My doctoral thesis “Open Collaborative Data Engineering With Subject-Matter Experts Using Domain-Specific Languages.” was published in the Open-FAU Repository.
Abstract
Open collaborative workflows are common, for example, in open-source software development or Wikipedia. They reduce costs for individual participants and can improve the overall quality of the result. A potential application domain for open collaboration is data engineering, especially for open data, which shares many qualities with open-source software as it can be freely used, modified, and shared.
However, data from complex domains requires the expertise of human subject-matter experts to be understood and made usable for later applications. These experts often lack the technical background needed to collaborate with software engineers using existing, text-based collaboration tools like general-purpose programming languages and project forges. Instead, various visual programming tools exist that allow non-technical contributors to build data pipelines. These tools are often proprietary and are not easy to collaborate on.
In this thesis, we explore a potential middle ground in the form of using domain-specific languages as the foundation for a shared collaboration artifact to describe data pipelines. To do so, we follow a design science methodology to identify underlying problems for collaborative data engineering with subject-matter experts, contribute an innovative artifact in the form of a domain-specific language, and empirically validate and evaluate this artifact to investigate the underlying reasons for its performance.

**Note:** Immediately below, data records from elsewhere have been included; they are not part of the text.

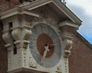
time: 2:34
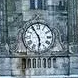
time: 5:54
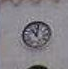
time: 11:02
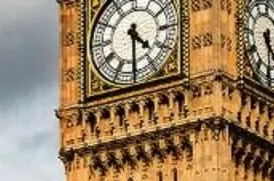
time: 4:30
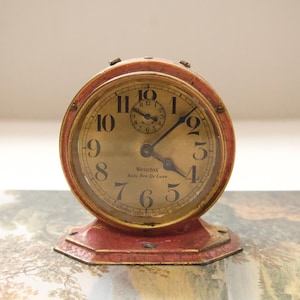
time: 4:07
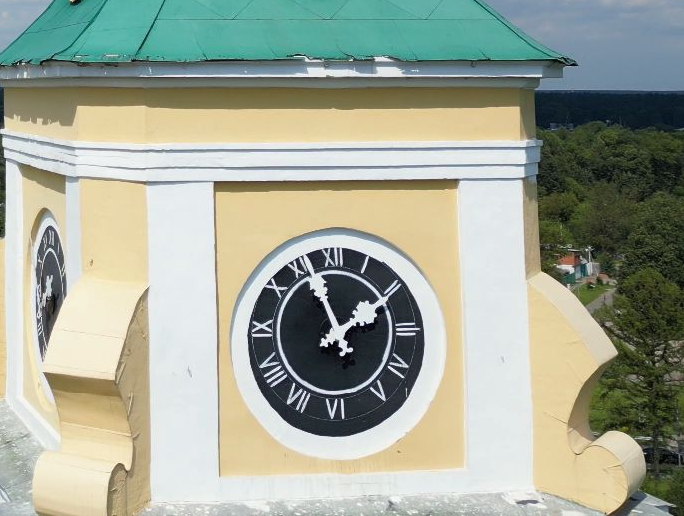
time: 1:56
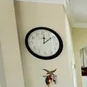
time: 12:08
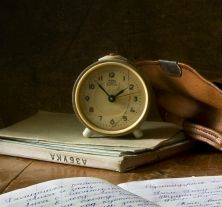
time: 1:52
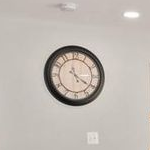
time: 4:20
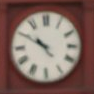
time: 10:50
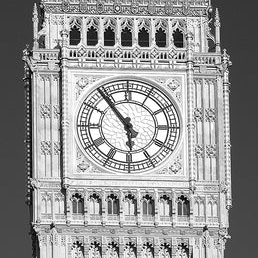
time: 5:53
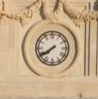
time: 7:40
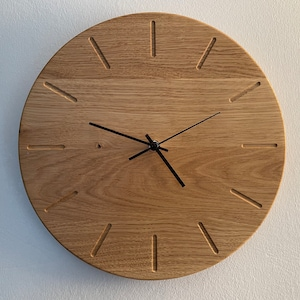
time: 4:48
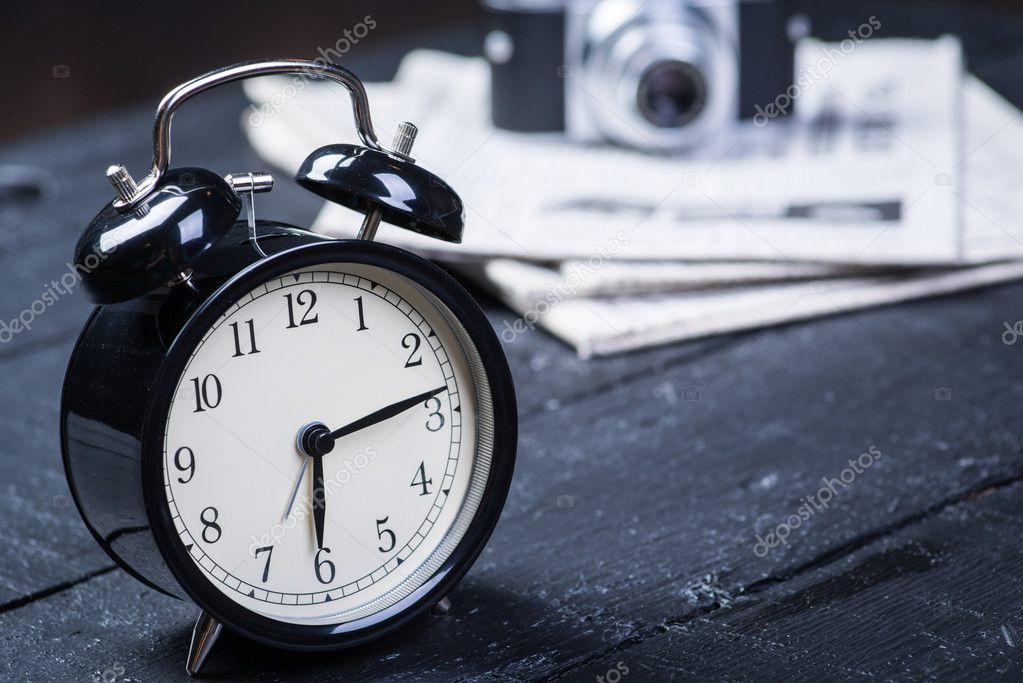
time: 6:13
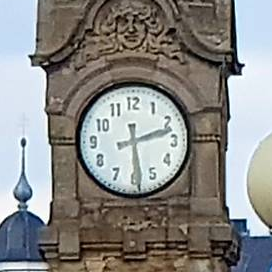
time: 2:29
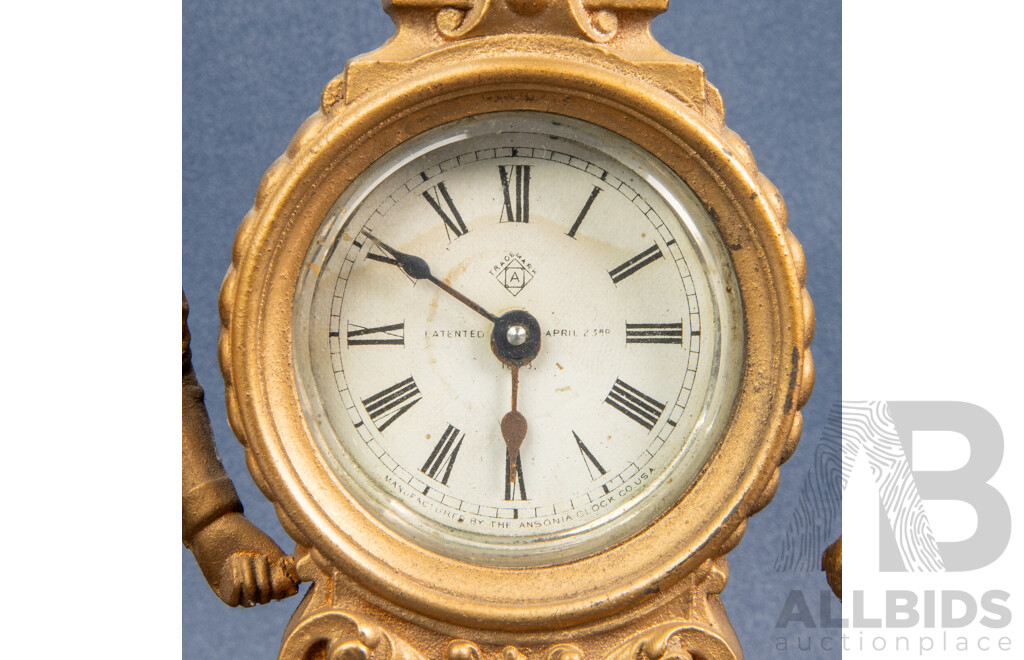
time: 5:50
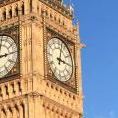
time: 3:02
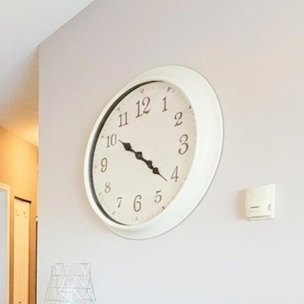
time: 4:21
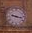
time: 9:17
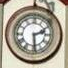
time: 2:29
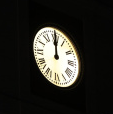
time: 12:00
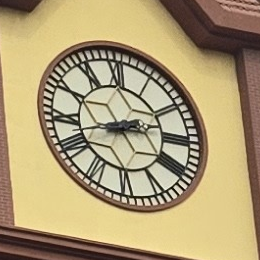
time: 2:42
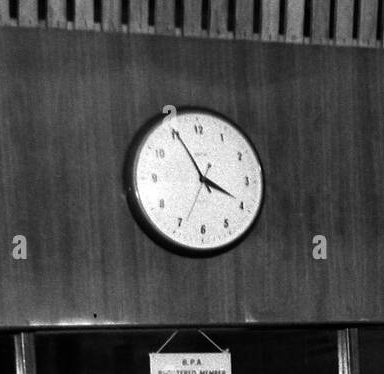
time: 3:55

Initially, we summarize the literature on collaboration systems in open collaborative data engineering using a systematic literature review to develop an understanding of the current state of the art. We find a diverse ecosystem of participants, activities, tools used, and artifacts that are created during collaboration.
Based on an interview study with data engineering practitioners, we describe how their work is organized in social systems based on roles and their interactions for small-scale project groups and the wider open data ecosystem. We identify concrete challenges to collaborative data engineering and develop recommendations for resolving them.
Following up on a recommendation for the most pressing challenges, such as high technical barriers to contribution and no standard collaboration artifacts, we suggest and implement a textual domain-specific language for creating data pipelines, based on the well-known pipes-and-filters architecture.
Lastly, in a series of empirical studies with human participants, we first validate that the domain-specific language is a potential basis for a collaboration artifact for non-professional programmers and then evaluate its performance compared to Python using controlled experiments. By combining the results of the controlled experiments with a follow-up survey, we describe the effects that using a domain-specific language for data engineering has on collaborators.